Filmfestival Cannes - Krimis im Wettbewerb: Töten, rennen und pfeifen

Cannes (APA) - Zwei Krimis aus China und Rumänien haben die Todesrate im Wettbewerb des Filmfestivals in Cannes stark erhöht. Gegen Filme, d...

Cannes (APA) - Zwei Krimis aus China und Rumänien haben die Todesrate im Wettbewerb des Filmfestivals in Cannes stark erhöht. Gegen Filme, die von großen ästhetischen Ambitionen (Jessica Hausner), politischem Engagement (Ken Loach) oder persönlicher Betroffenheit (Pedro Almodovar) gezeichnet sind, orientieren sich die Arbeiten von Diao Yinan und von Corneliu Porumboiu deutlich mehr an Genre-Konventionen.

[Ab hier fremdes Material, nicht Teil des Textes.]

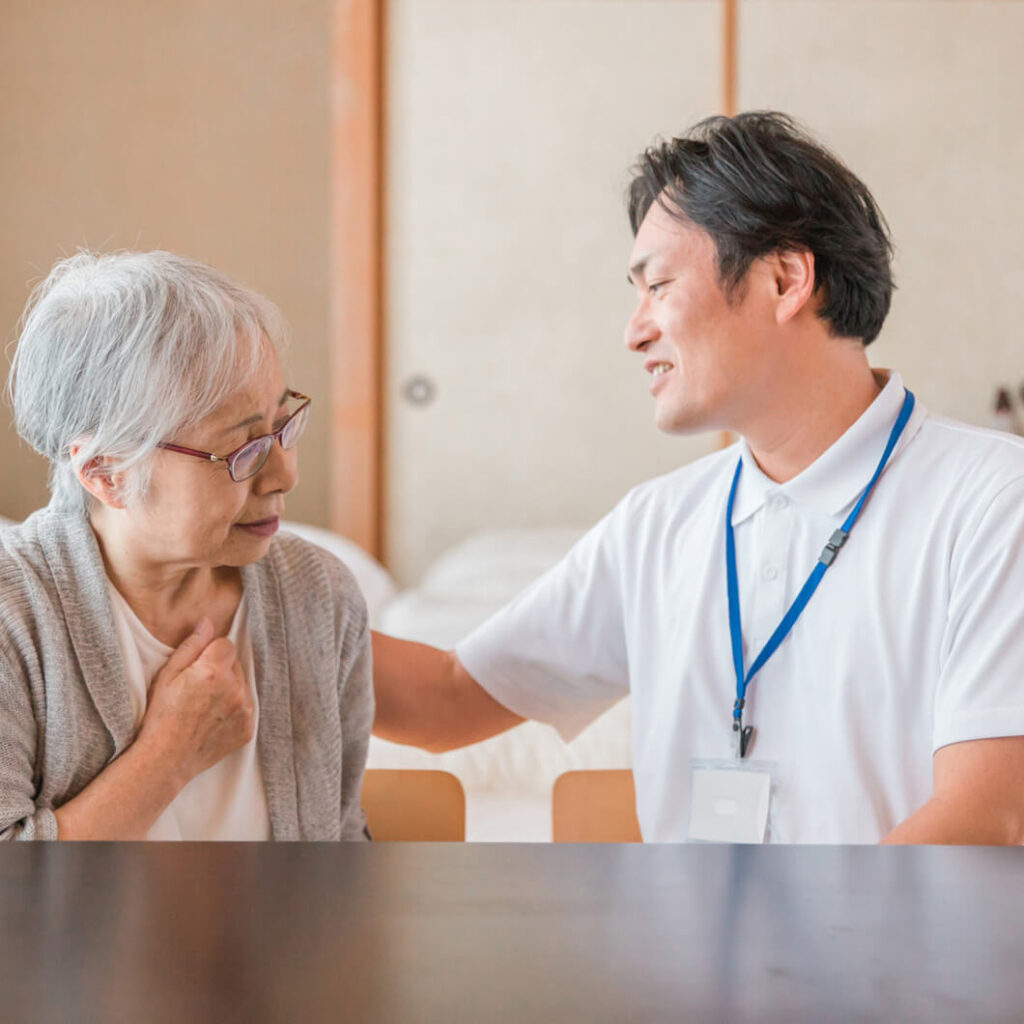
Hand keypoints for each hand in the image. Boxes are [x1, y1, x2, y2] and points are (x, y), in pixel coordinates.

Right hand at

In beiden Filmen heißt das Motto: „Take the money and run“. Es geht um viel Geld, um das sich die Guten, die Bösen und die vielen, die beides sind, wilde Jagden liefern, und um eine schöne Frau, die schließlich davon profitiert. Während der 50-jährige Diao Yinan in „The Wild Goose Lake“ die Metier-Vorgaben lückenlos bedient und vor allem auf glattpolierte Oberfläche und einen gut komponierten Rhythmus zwischen den vielen Verfolgungsjagden setzt, baut der 53-jährige Rumäne Corneliu Porumboiu in „La Gomera“ einen ganz ungewöhnlichen Twist in seinen Film ein: eine Pfeifsprache, mit der die eine Gruppe von Gangstern ein quasi abhörsicheres Kommunikationssystem aufbaut.

Daheim, in Rumänien, wird nämlich alles überwacht. Auch in der Wohnung des Kriminalpolizisten Cristi (Vlad Ivanov mit stets unbewegter Mimik) stecken die Kameras fast hinter jedem Bild und jedem Spiegel. Das beschert dem ihn überwachenden Kollegen im Videoraum eine heiße Stunde, da der schöne Lockvogel Gilda (Catrinel Marlon als vollkurvige südländische Schönheit) sich sehr uns Zeug legt, ihn zu einem Doppelspiel zu überreden: Er soll helfen, den Kriminellen Zsolt zu befreien, der als einziger weiß, wo 30 Millionen Euro versteckt sind.

Cristi wird nach La Gomera ins Bandenhauptquartier geflogen, wo er eine hier seit Jahrhunderten praktizierte, fast vergessene Pfeifsprache lernen soll. Die Sprach-Lektionen zählen zum Vergnüglichsten in einem Film, der auch für Filmzitate-Sucher viel zu bieten hat. Porumboiu scheut keine Gelegenheit, andere Filme einzubauen oder auf sie anzuspielen. Sogar der neue Besitzer eines düsteren Motels nähert sich bald mit erhobenem Messer einem Duschvorhang, als wäre gerade ein Reenactment von „Psycho“ im Gange.

Am „Wild Goose Lake“ will das Geld erst verdient sein. Denn auf den Anführer einer auf Motorrad-Diebstahl spezialisierten Bande ist ein hohes Kopfgeld ausgesetzt, nachdem er bei einem brutalen Banden-Wettkampf um die Vorherrschaft in einem besonders begehrten Viertel einen Polizisten erschossen hat. Dass die anschließende Lagebesprechung der Polizei samt Sektorenaufteilung dem Treffen der Gangster aufs Haar gleicht, ist eine von ein paar witzigen Szenen in einem ansonsten auf Tempo gedrillten und Brutalität nicht scheuenden Film mit Hu Ge in der Hauptrolle. Am Ende teilen sich die Witwe des Gangsters und eine schöne Doppelspielerin das Geld. Im Kritiker-Ranking liegt der Film nicht schlecht im Rennen - aber wenn man aus ihm etwas lernen kann, dann das: Abgerechnet wird erst ganz zum Schluss.